Einflussfaktoren auf die Kriminalitätsrate sind vielfältig. Wirtschaftliche Rahmenbedingungen, wie die Arbeitslosenquote, haben einen direkten Einfluss auf die Kriminalität. Zudem spielen demografische Faktoren, wie das Durchschnittsalter und die Migrationsrate, eine Rolle. Politische Entscheidungen, etwa in der Sozialpolitik oder im Bereich der Strafverfolgung, können ebenfalls entscheidend sein.

Für den Durchschnittsbürger bedeuten diese Statistiken, dass man sich in bestimmten Regionen sicherer fühlen kann als in anderen. In städtischen Gebieten ist es ratsam, auf persönliche Sicherheit zu achten, während in ländlichen Regionen die Gefahr von Straftaten tendenziell geringer ist. Das Wissen um die aktuelle Lage kann helfen, präventive Maßnahmen zu ergreifen.

Praktische Tipps können dabei helfen, das Risiko von Straftaten zu minimieren. Dazu zählen unter anderem das Vermeiden von unbeleuchteten Wegen in der Nacht, die Nutzung von Alarmanlagen für Wohnräume und das Aufmerksame Verhalten in der Öffentlichkeit. Zudem ist es empfehlenswert, sich in Nachbarschaftsinitiativen zu engagieren, um ein starkes Gemeinschaftsgefühl zu fördern.

Für die Zukunft zeigen die aktuellen Trends, dass die Kriminalitätsrate in der Schweiz voraussichtlich weiter sinken wird, sofern die bestehenden Präventionsstrategien beibehalten und weiterentwickelt werden. Prognosen deuten auf eine mögliche Reduktion um weitere 10% bis 2030 hin, was auf eine zunehmende Sicherheit für die Bevölkerung hoffen lässt.
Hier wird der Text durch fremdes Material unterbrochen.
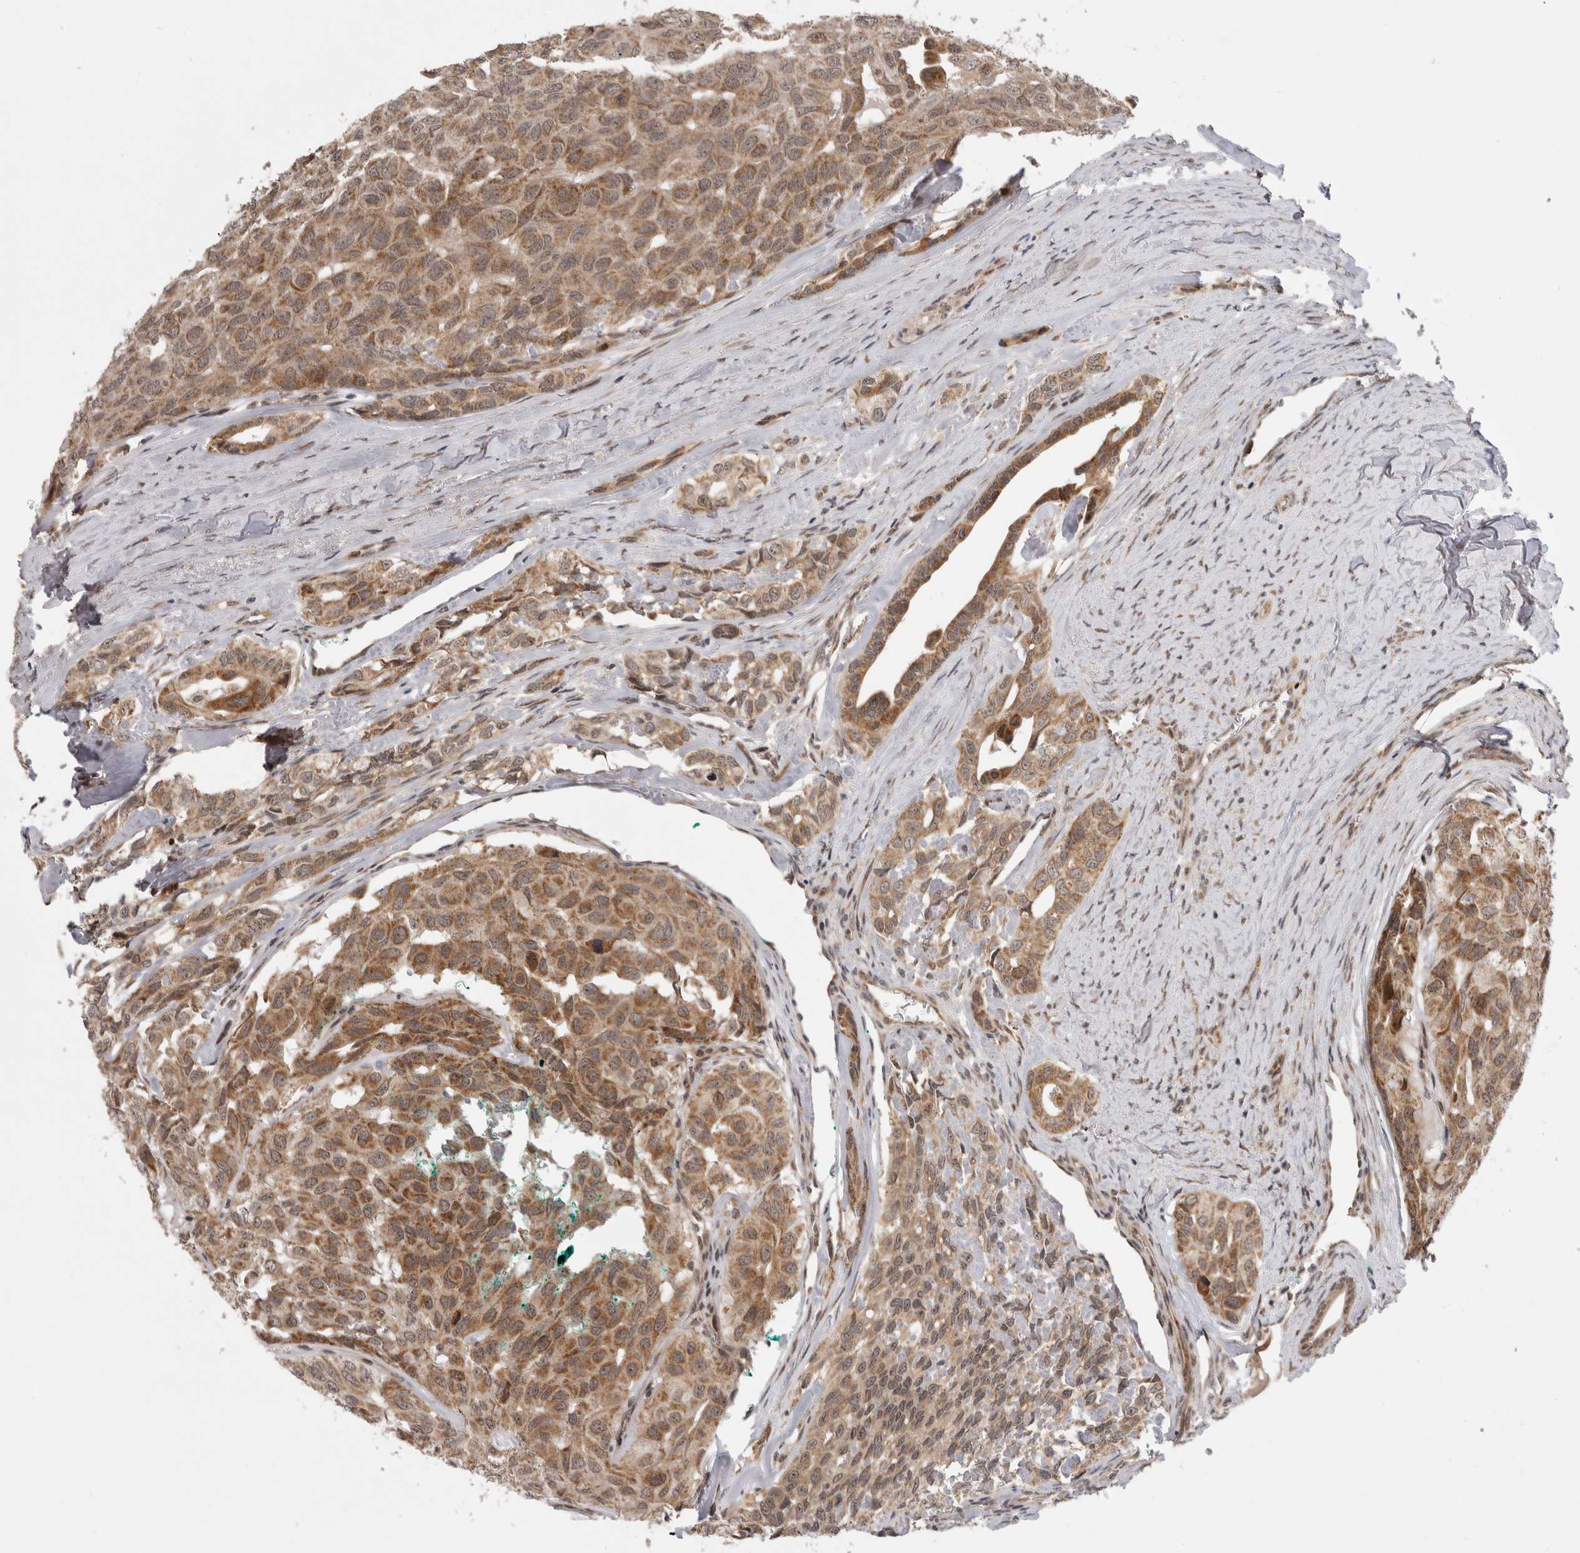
{"staining": {"intensity": "moderate", "quantity": ">75%", "location": "cytoplasmic/membranous"}, "tissue": "head and neck cancer", "cell_type": "Tumor cells", "image_type": "cancer", "snomed": [{"axis": "morphology", "description": "Adenocarcinoma, NOS"}, {"axis": "topography", "description": "Salivary gland, NOS"}, {"axis": "topography", "description": "Head-Neck"}], "caption": "Tumor cells show medium levels of moderate cytoplasmic/membranous expression in about >75% of cells in head and neck cancer.", "gene": "TMEM65", "patient": {"sex": "female", "age": 76}}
Zusammenfassend lässt sich sagen, dass die Analyse der Kriminalitätsrate und der damit verbundenen Delikte für die Bevölkerung unerlässlich ist. Für weiterführende Informationen und detaillierte Statistiken besuchen Sie bitte unsere Website schweizdaten.com.